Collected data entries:
====================

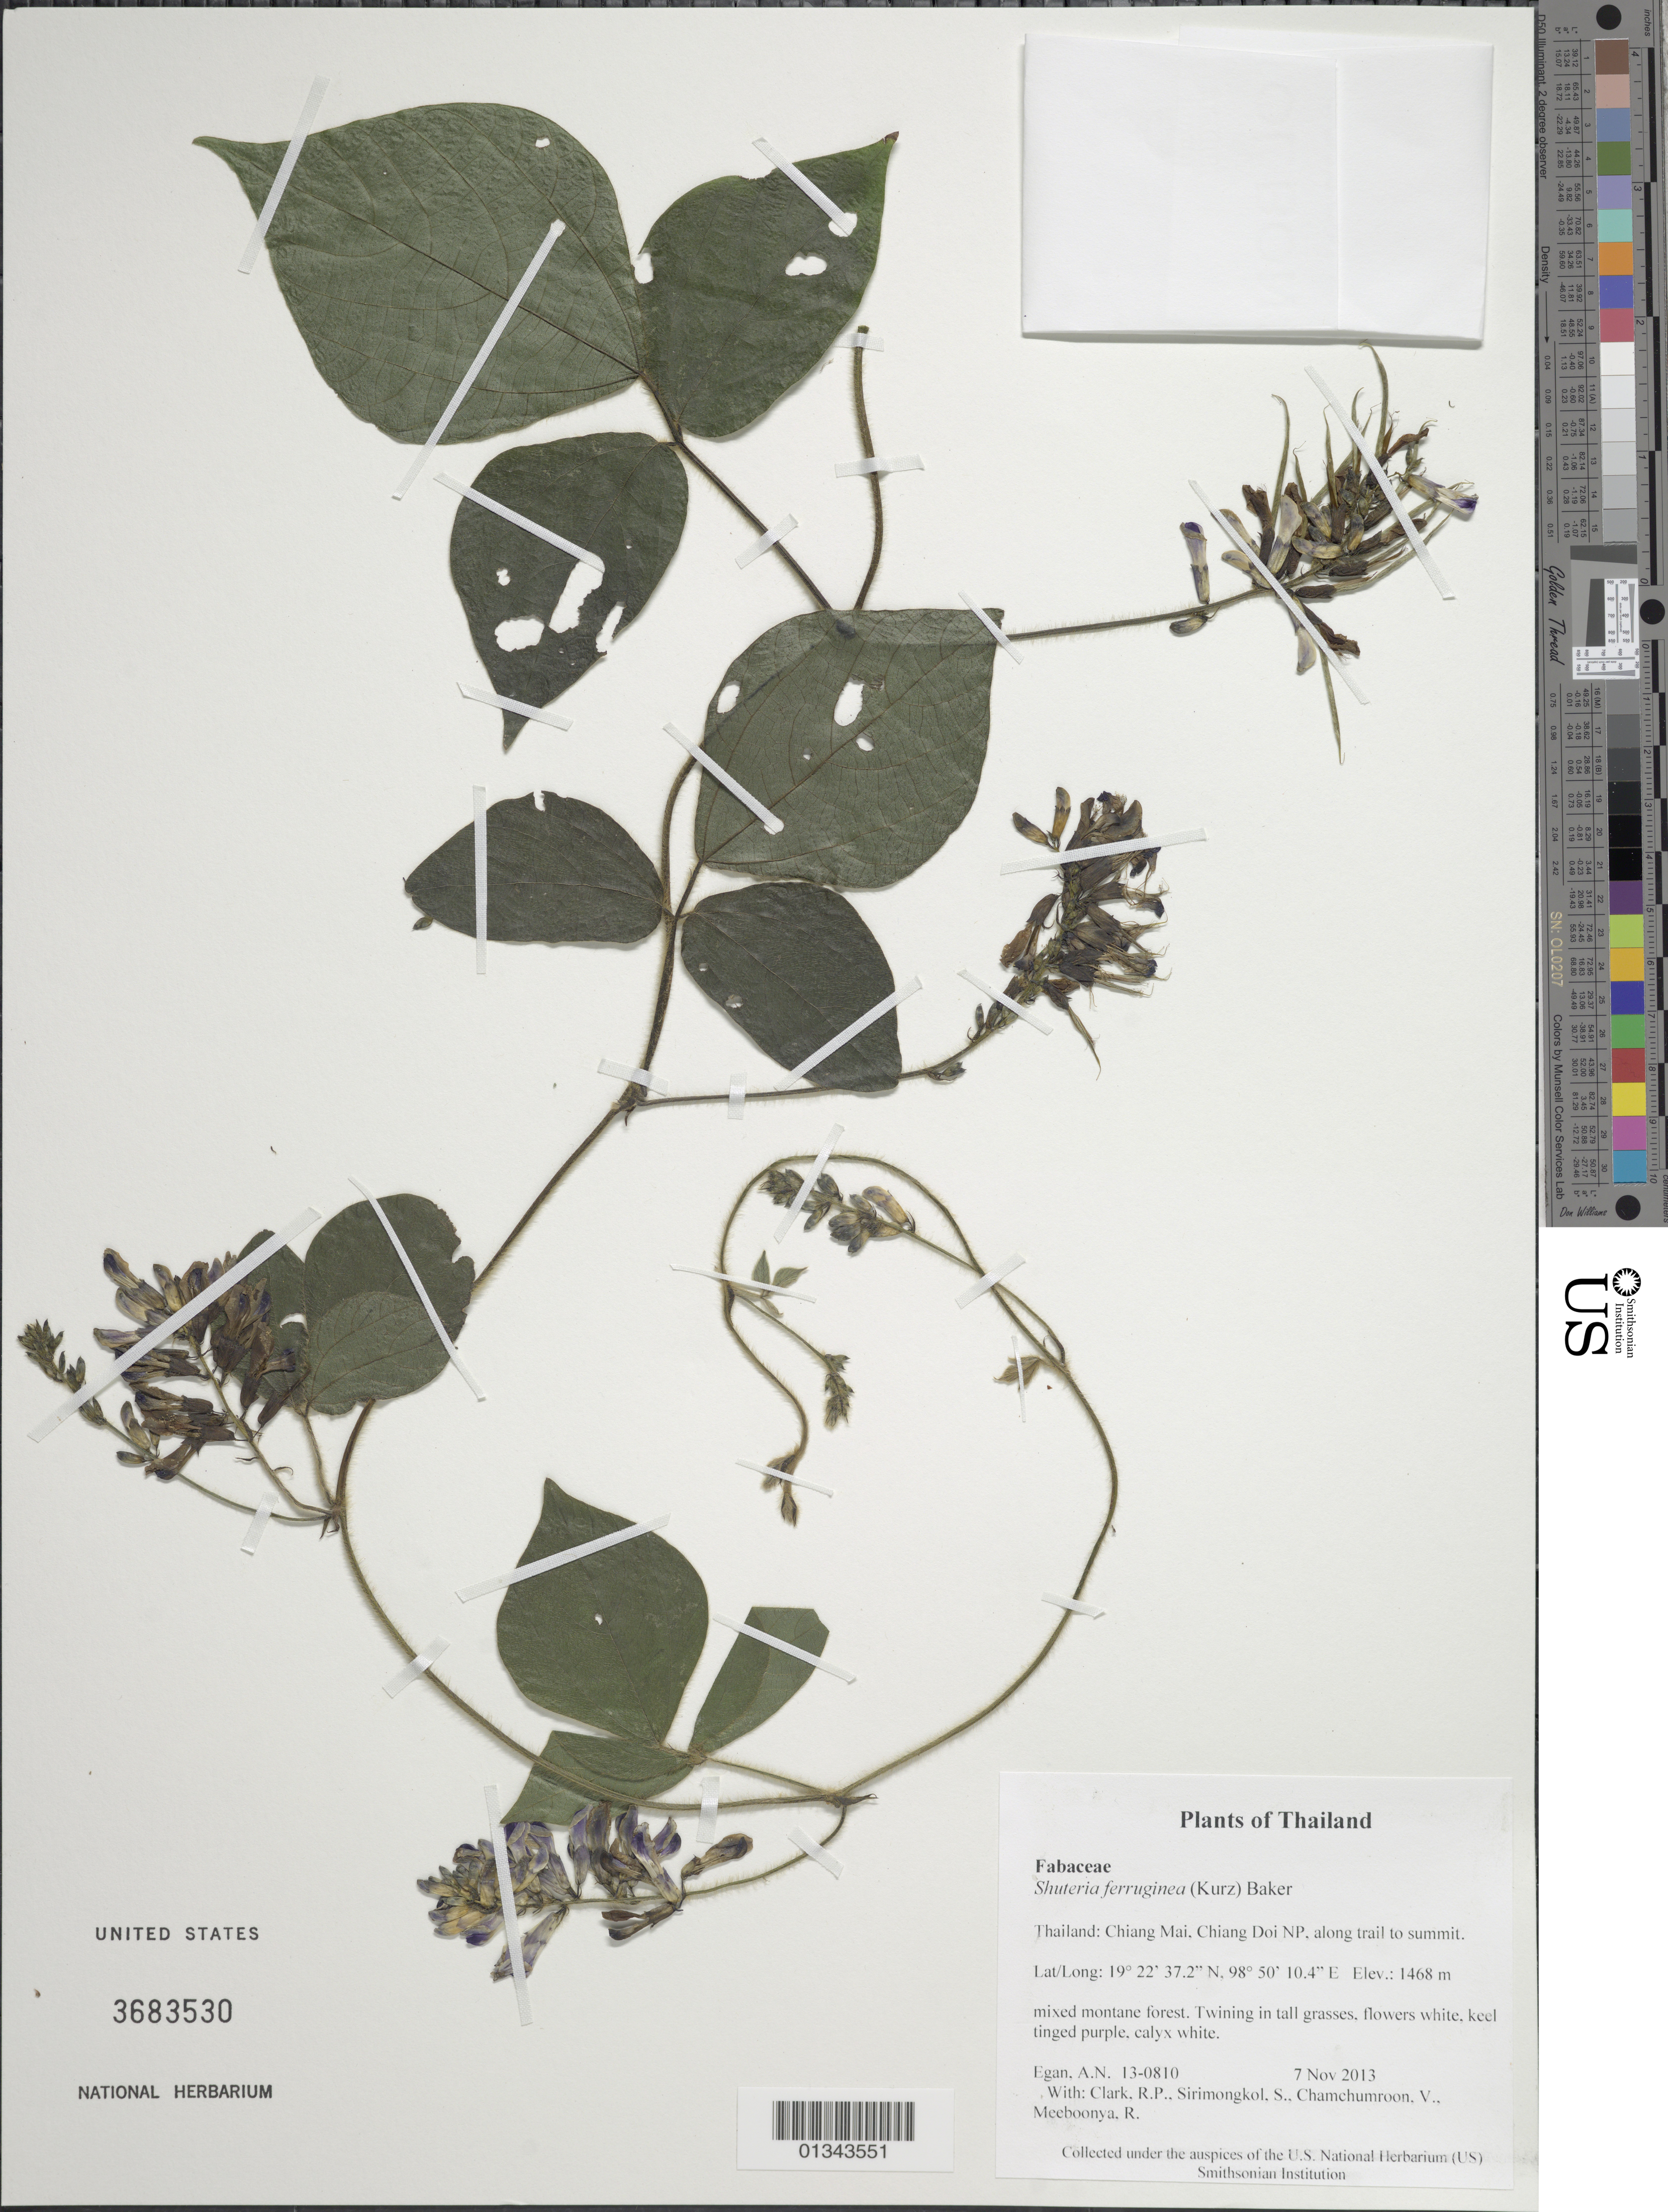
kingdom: Plantae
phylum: Tracheophyta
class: Magnoliopsida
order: Fabales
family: Fabaceae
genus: Shuteria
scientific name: Shuteria ferruginea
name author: (Kurz) Baker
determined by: Egan, Ashley N., (US), Smithsonian Institution - National Museum of Natural History (UNITED STATES)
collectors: A. N. Egan, R. P. Clark, S. Sirimongkol, V. Chamchumroon & R. Meeboonya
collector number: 13-0810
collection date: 2013-11-07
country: Thailand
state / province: Chiang Mai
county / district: Mueang Chiang Mai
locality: Chiang Doi NP, along trail to summit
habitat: mixed montane forest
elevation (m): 1468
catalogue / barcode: US 3683530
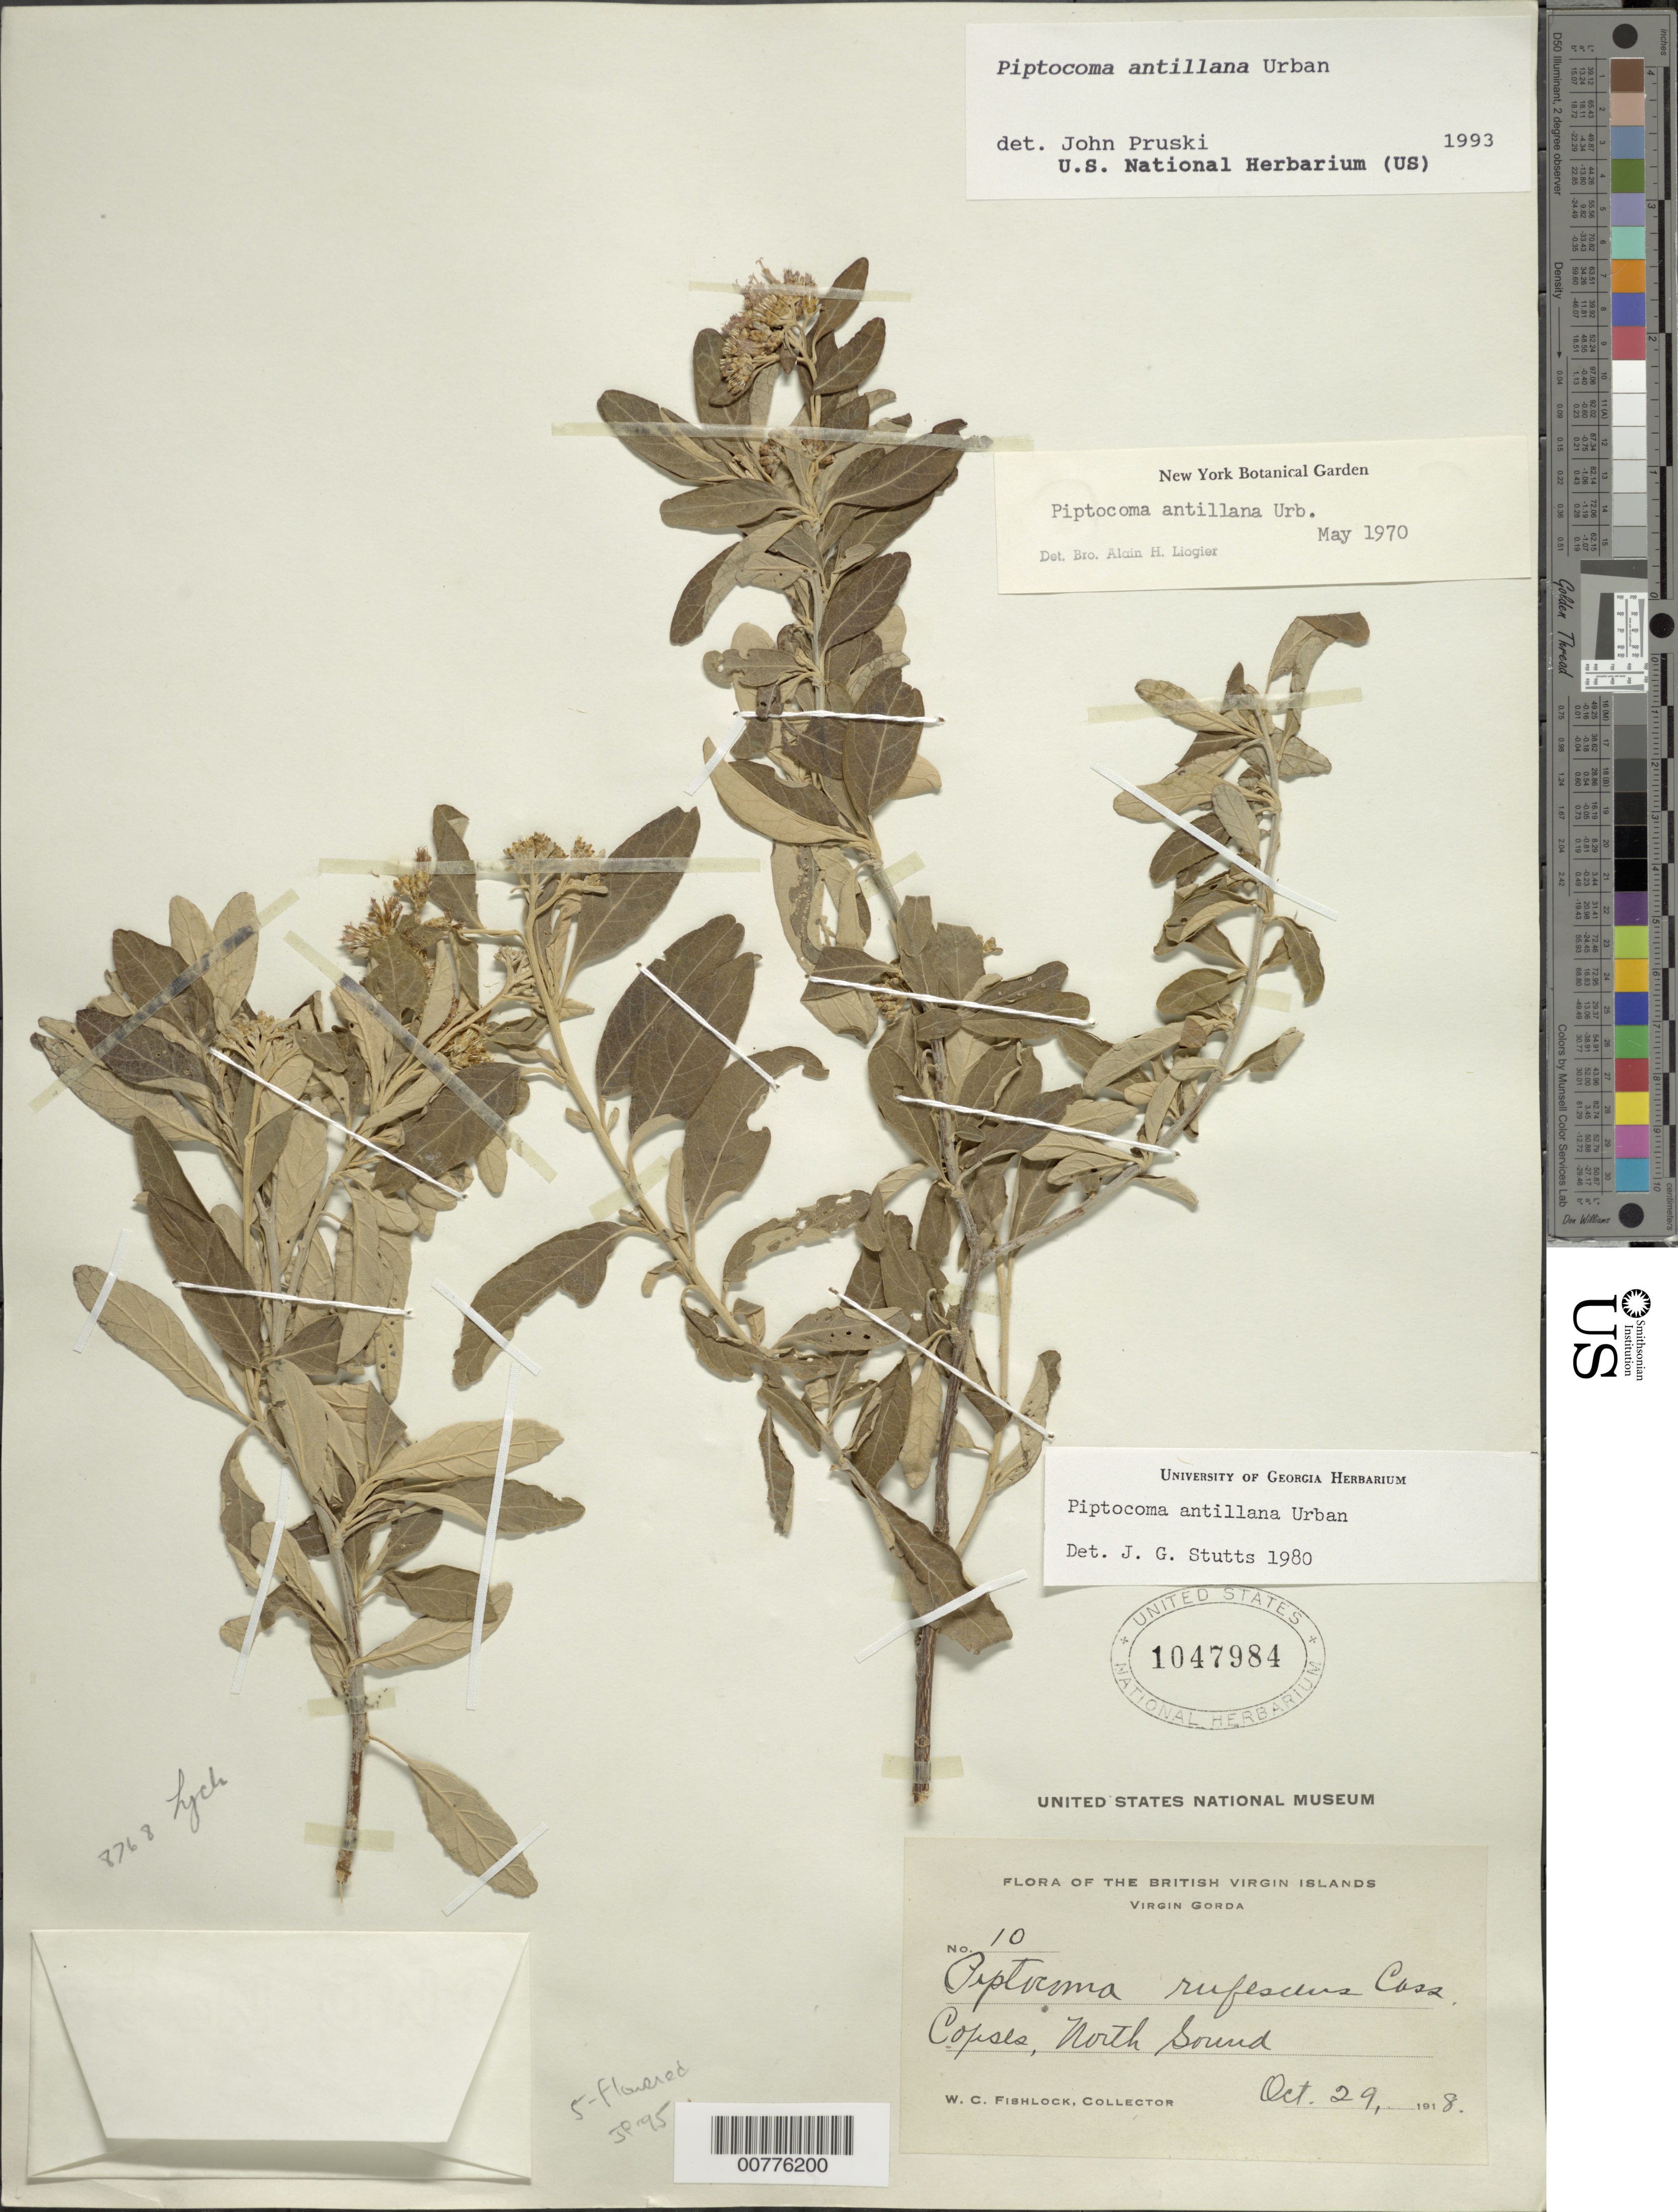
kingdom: Plantae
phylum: Tracheophyta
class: Magnoliopsida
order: Asterales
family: Asteraceae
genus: Piptocoma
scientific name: Piptocoma antillana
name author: Urb.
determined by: Pruski, J. F.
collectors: W. Fishlock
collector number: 10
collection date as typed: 29 Oct 1918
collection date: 1918-10-29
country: British Virgin Islands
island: Virgin Gorda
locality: Copses, North Sound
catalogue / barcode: US 1047984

====================

EXERCISE AIM: Render the material from its start through the line containing "collection date as typed: 29 Oct 1918" as a JSON list of strings, one string per line, with blank lines skipped and the pictures left out.

RESULT OF THE EXERCISE:
[
  "kingdom: Plantae",
  "phylum: Tracheophyta",
  "class: Magnoliopsida",
  "order: Fabales",
  "family: Fabaceae",
  "genus: Shuteria",
  "scientific name: Shuteria ferruginea",
  "name author: (Kurz) Baker",
  "determined by: Egan, Ashley N., (US), Smithsonian Institution - National Museum of Natural History (UNITED STATES)",
  "collectors: A. N. Egan, R. P. Clark, S. Sirimongkol, V. Chamchumroon & R. Meeboonya",
  "collector number: 13-0810",
  "collection date: 2013-11-07",
  "country: Thailand",
  "state / province: Chiang Mai",
  "county / district: Mueang Chiang Mai",
  "locality: Chiang Doi NP, along trail to summit",
  "habitat: mixed montane forest",
  "elevation (m): 1468",
  "catalogue / barcode: US 3683530",
  "kingdom: Plantae",
  "phylum: Tracheophyta",
  "class: Magnoliopsida",
  "order: Asterales",
  "family: Asteraceae",
  "genus: Piptocoma",
  "scientific name: Piptocoma antillana",
  "name author: Urb.",
  "determined by: Pruski, J. F.",
  "collectors: W. Fishlock",
  "collector number: 10",
  "collection date as typed: 29 Oct 1918"
]